Summary
In State v. Ware, 678 S.W.2d 863 (Mo.App. 1984) this court found an armed defendant's oral demand that a victim remove her pants and an unsuccessful attempt to pull up her sweatshirt sufficient to sustain a conviction of attempted rape.
Summary of this case from State v. DuckettOpinion
No. 48111.
August 21, 1984. Motion for Rehearing and/or Transfer to Supreme Court Denied September 28, 1984. Application to Transfer Denied November 20, 1984.
APPEAL FROM THE CIRCUIT COURT, CITY OF ST. LOUIS, JACK L. KOEHR, J.
Debra Buie Arnold, St. Louis, for appellant.
John Ashcroft, Atty. Gen., John M. Morris, Asst. Atty.
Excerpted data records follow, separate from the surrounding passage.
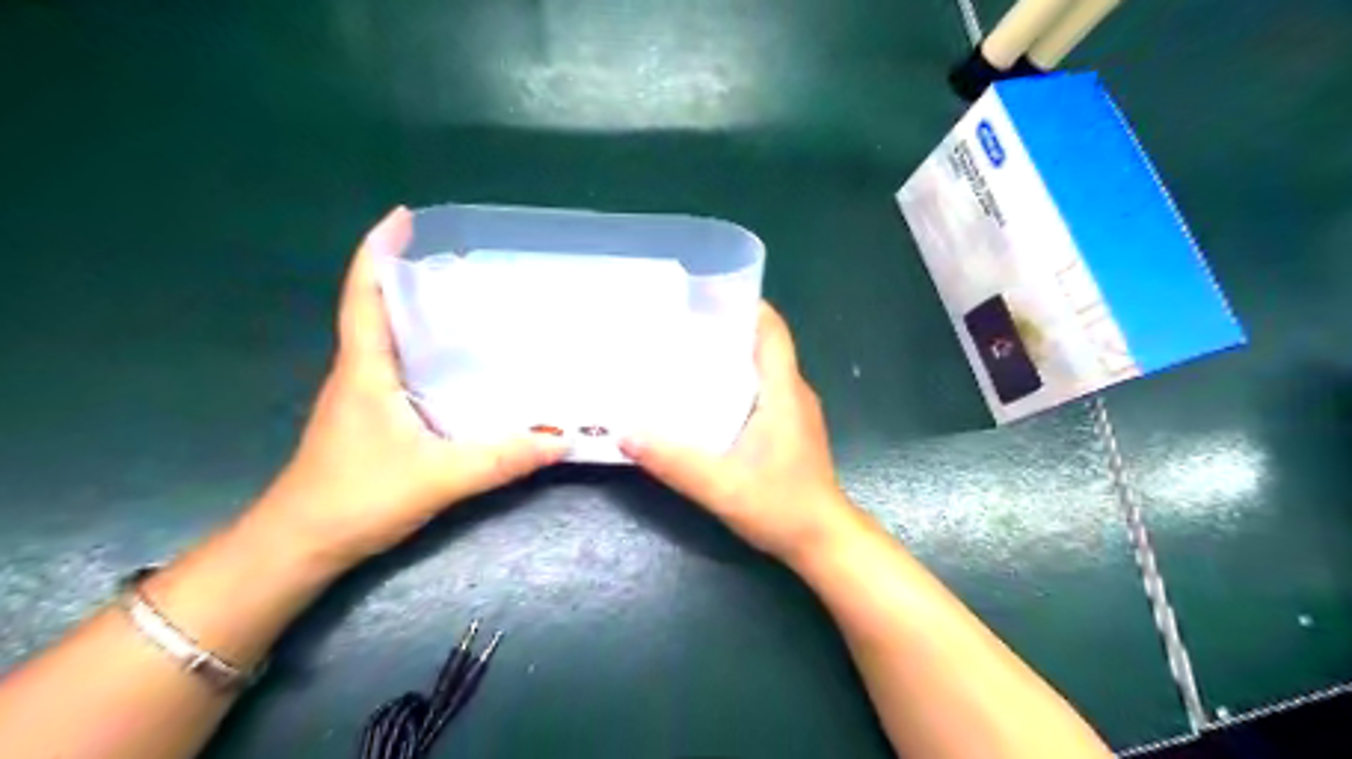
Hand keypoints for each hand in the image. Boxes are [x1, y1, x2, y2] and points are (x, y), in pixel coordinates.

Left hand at [247, 204, 565, 572]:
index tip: (402, 218)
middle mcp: (360, 373)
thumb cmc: (356, 499)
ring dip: (417, 313)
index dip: (378, 252)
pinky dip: (424, 352)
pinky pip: (401, 370)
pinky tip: (460, 364)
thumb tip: (561, 439)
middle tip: (461, 261)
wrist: (300, 546)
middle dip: (409, 275)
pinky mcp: (372, 419)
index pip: (365, 296)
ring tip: (469, 302)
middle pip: (378, 309)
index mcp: (365, 369)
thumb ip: (501, 459)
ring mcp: (363, 396)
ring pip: (390, 340)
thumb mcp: (438, 477)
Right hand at [624, 301, 864, 562]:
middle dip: (725, 330)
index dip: (745, 304)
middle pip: (762, 345)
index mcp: (784, 390)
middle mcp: (793, 392)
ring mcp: (795, 412)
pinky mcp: (790, 430)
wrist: (823, 541)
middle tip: (678, 328)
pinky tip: (705, 399)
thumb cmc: (781, 507)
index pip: (772, 329)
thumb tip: (624, 432)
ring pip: (762, 369)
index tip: (705, 295)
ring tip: (684, 357)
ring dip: (729, 358)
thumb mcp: (720, 485)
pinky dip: (736, 384)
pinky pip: (762, 391)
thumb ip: (673, 461)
Gen., Jefferson City, for respondent.
Appellant Donald Ware was convicted by a jury of two counts of robbery in the first degree, § 569.020 RSMo 1978, two counts of kidnapping, § 565.110 RSMo 1978, and one count of attempt to commit forcible rape, § 564.011 RSMo 1978 and § 566.030 RSMo Supp. 1982. The court sentenced appellant to a total of forty years' imprisonment. He received ten-year terms for each of the five counts, but one of the kidnapping sentences is to be served concurrently; the other four sentences are to be served consecutively. The sole issue raised on appeal concerns the attempted rape charge. We affirm.
Since the appeal concerns only the attempted rape charge, we will mention only the facts that are pertinent to that charge. The events occurred during the early morning hours of November 18, 1982. Appellant, while in the possession of a gun, demanded that the victim get into an automobile with him. While inside the automobile, appellant demanded that the victim remove her pants. The victim asked if appellant intended to rape her. Appellant merely repeated his demand in response to the victim's question. The victim indicated to the appellant that she was menstruating. Appellant then grabbed the victim's sweatshirt in an attempt to pull it up. He was unsuccessful. The victim had pinned her sweatshirt to her blue jeans so that her shirt would not pull out of her pants while she was ice skating, which she had done earlier that night. The appellant released the victim shortly thereafter.
Appellant asserts that the trial court erred in overruling appellant's motion for acquittal because the evidence did not indicate a specific intent to have sexual intercourse by forcible compulsion. As such, appellant argues that he did not take a "substantial step" toward the commission of the crime of rape. See § 564.011(1) RSMo 1978. We disagree.
Specific intent to engage in sexual intercourse without consent is an essential element of the crime of attempted rape. See State v. Selle, 367 S.W.2d 522, 527 (Mo. 1963). It is the unusual situation when there is direct evidence of the intent of a person charged with attempted rape. State v. Roden, 674 S.W.2d 50,53 (Mo.App. 1984). Intent may and generally must be established by circumstantial evidence, for as a rule it is not susceptible of direct proof. State v. Petrechko, 486 S.W.2d 217, 218 (Mo. 1972). The evidence need not establish the intent as a matter of law; it is sufficient that it authorizes such a finding by a jury. State v. Roden, supra at 53.
From the evidence adduced at trial, a jury could have reasonably believed that appellant intended to rape the victim. The victim testified that appellant was in possession of a gun at all times during the ordeal. She also testified that appellant twice ordered her to remove her pants. Furthermore, appellant attempted to pull up the victim's sweatshirt. The facts in the case at hand are indicative of an intent to engage in sexual intercourse. See State v. Selle, supra.
The modern trend as recognized by State v. Roden, supra at 53, is to infer an intent to rape from an assailant's actions. The court there cites cases from other jurisdictions which support the trend. This court, therefore, finds that the evidence in the instant case establishes appellant's intent to engage in sexual intercourse with the victim.
As such, appellant's actions constituted a "substantial step" toward the commission of the crime of rape.
Judgment affirmed.
REINHARD, C.J., and CRIST, J., concur.